On the steep road back to his home, Biggs, wearing a flat cap and a pony-tail, was constantly greeted fondly by locals giving him high fives and shouting: "Senhor Beeg-ezz!" In his local grocery-store-cum-bar, he was treated like a pop star and all beers were on the house.

In 2001, with his health deteriorating, Biggs decided to return to Britain and complete his sentence. He did so until 2009 when he was released on compassionate grounds after reportedly suffering strokes and heart attacks. He lived his last few years in a care home in North London, tended not only by carers but by his son Michael. He had married Raimunda in Belmarsh prison in 2002.

He was last seen in public in March this year at the funeral of fellow Great Train Robber Reynolds. Although clearly dying, in a wheelchair and almost unrecognisable, he did what he had always done - posed for the media and gave them a V-sign: whether for victory or "up yours," only he knew.

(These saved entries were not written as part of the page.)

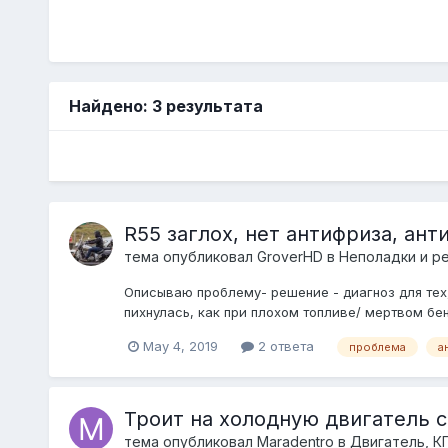
Найдено: 3 результата
R55 заглох, нет антифриза, ант
тема опубликовал
GroverHD
в
Неполадки и р
Описываю проблему- решение - диагноз для тех,
пихнулась, как при плохом топливе/ мертвом бенз
May 4, 2019
2 ответа
проблема
а
Троит на холодную двигатель c
тема опубликовал
Maradentro
в
Двигатель, К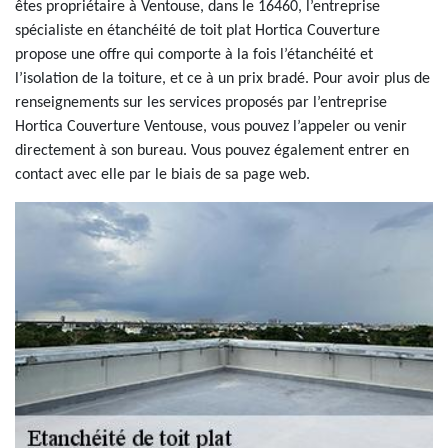
êtes propriétaire à Ventouse, dans le 16460, l’entreprise
spécialiste en étanchéité de toit plat Hortica Couverture
propose une offre qui comporte à la fois l’étanchéité et
l’isolation de la toiture, et ce à un prix bradé. Pour avoir plus de
renseignements sur les services proposés par l’entreprise
Hortica Couverture Ventouse, vous pouvez l’appeler ou venir
directement à son bureau. Vous pouvez également entrer en
contact avec elle par le biais de sa page web.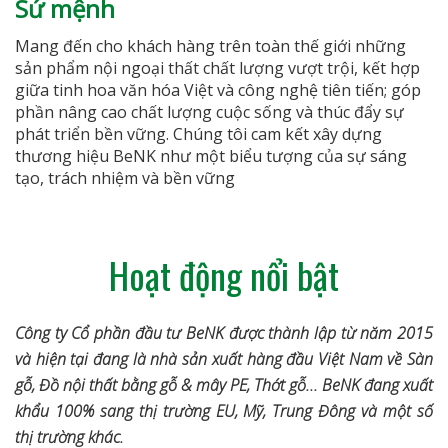
Sứ mệnh
Mang đến cho khách hàng trên toàn thế giới những
sản phẩm nội ngoại thất chất lượng vượt trội, kết hợp
giữa tinh hoa văn hóa Việt và công nghệ tiên tiến; góp
phần nâng cao chất lượng cuộc sống và thúc đẩy sự
phát triển bền vững. Chúng tôi cam kết xây dựng
thương hiệu BeNK như một biểu tượng của sự sáng
tạo, trách nhiệm và bền vững
Hoạt động nổi bật
Công ty Cổ phần đầu tư BeNK được thành lập từ năm 2015
và hiện tại đang là nhà sản xuất hàng đầu Việt Nam về Sàn
gỗ, Đồ nội thất bằng gỗ & mây PE, Thớt gỗ... BeNK đang xuất
khẩu 100% sang thị trường EU, Mỹ, Trung Đông và một số
thị trường khác.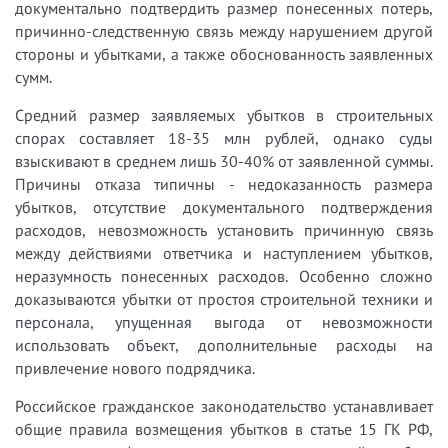
документально подтвердить размер понесенных потерь,
причинно-следственную связь между нарушением другой
стороны и убытками, а также обоснованность заявленных
сумм.
Средний размер заявляемых убытков в строительных
спорах составляет 18-35 млн рублей, однако суды
взыскивают в среднем лишь 30-40% от заявленной суммы.
Причины отказа типичны - недоказанность размера
убытков, отсутствие документального подтверждения
расходов, невозможность установить причинную связь
между действиями ответчика и наступлением убытков,
неразумность понесенных расходов. Особенно сложно
доказываются убытки от простоя строительной техники и
персонала, упущенная выгода от невозможности
использовать объект, дополнительные расходы на
привлечение нового подрядчика.
Российское гражданское законодательство устанавливает
общие правила возмещения убытков в статье 15 ГК РФ,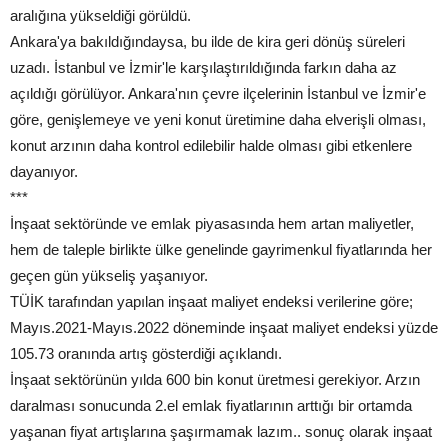
aralığına yükseldiği görüldü.
Ankara'ya bakıldığındaysa, bu ilde de kira geri dönüş süreleri
uzadı. İstanbul ve İzmir'le karşılaştırıldığında farkın daha az
açıldığı görülüyor. Ankara'nın çevre ilçelerinin İstanbul ve İzmir'e
göre, genişlemeye ve yeni konut üretimine daha elverişli olması,
konut arzının daha kontrol edilebilir halde olması gibi etkenlere
dayanıyor.
***
İnşaat sektöründe ve emlak piyasasında hem artan maliyetler,
hem de taleple birlikte ülke genelinde gayrimenkul fiyatlarında her
geçen gün yükseliş yaşanıyor.
TÜİK tarafından yapılan inşaat maliyet endeksi verilerine göre;
Mayıs.2021-Mayıs.2022 döneminde inşaat maliyet endeksi yüzde
105.73 oranında artış gösterdiği açıklandı.
İnşaat sektörünün yılda 600 bin konut üretmesi gerekiyor. Arzın
daralması sonucunda 2.el emlak fiyatlarının arttığı bir ortamda
yaşanan fiyat artışlarına şaşırmamak lazım.. sonuç olarak inşaat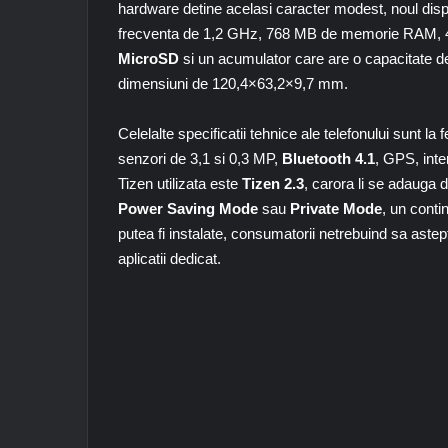
hardware detine acelasi caracter modest, noul dis
frecventa de 1,2 GHz, 768 MB de memorie RAM, 4 
MicroSD
si un acumulator care are o capacitate d
dimensiuni de 120,4×63,2×9,7 mm.
Celelalte specificatii tehnice ale telefonului sunt
senzori de 3,1 si 0,3 MP,
Bluetooth 4.1
, GPS, inte
Tizen utilizata este
Tizen 2.3
, carora li se adauga
Power
Saving Mode
sau
Private Mode
, un conti
putea fi instalate, consumatorii netrebuind sa aste
aplicatii dedicat.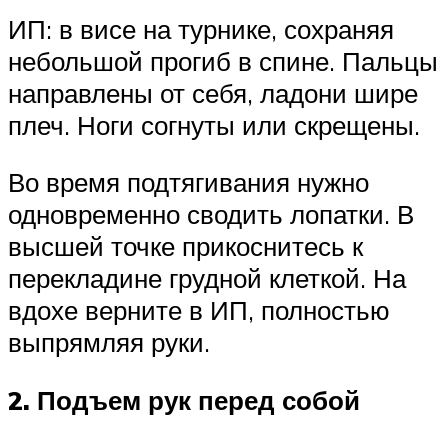
ИП: в висе на турнике, сохраняя
небольшой прогиб в спине. Пальцы
направлены от себя, ладони шире
плеч. Ноги согнуты или скрещены.
Во время подтягивания нужно
одновременно сводить лопатки. В
высшей точке прикоснитесь к
перекладине грудной клеткой. На
вдохе верните в ИП, полностью
выпрямляя руки.
2. Подъем рук перед собой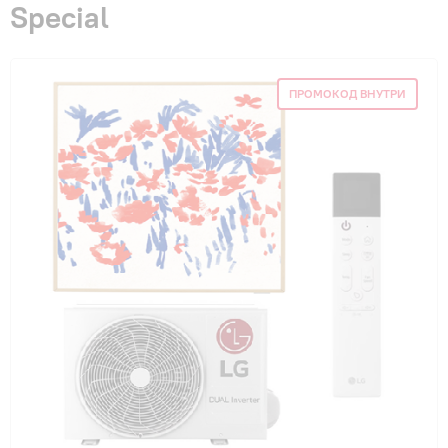
Special
Гарантия и сервис
Монтаж
ПРОМОКОД ВНУТРИ
Контакты
Акции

When I once asked him: "Any regrets?" he replied: "I don't think anyone should have any regrets ... You're an adult, you know the difference between right and wrong, and if you go down, you have to bite the bullet. That's part and parcel of the whole scam, you know?"

Ronnie Biggs is survived by his first wife Charmian (née Powell), by two of their three sons, Christopher and Farley, and by his second wife Raimunda and their son Michael.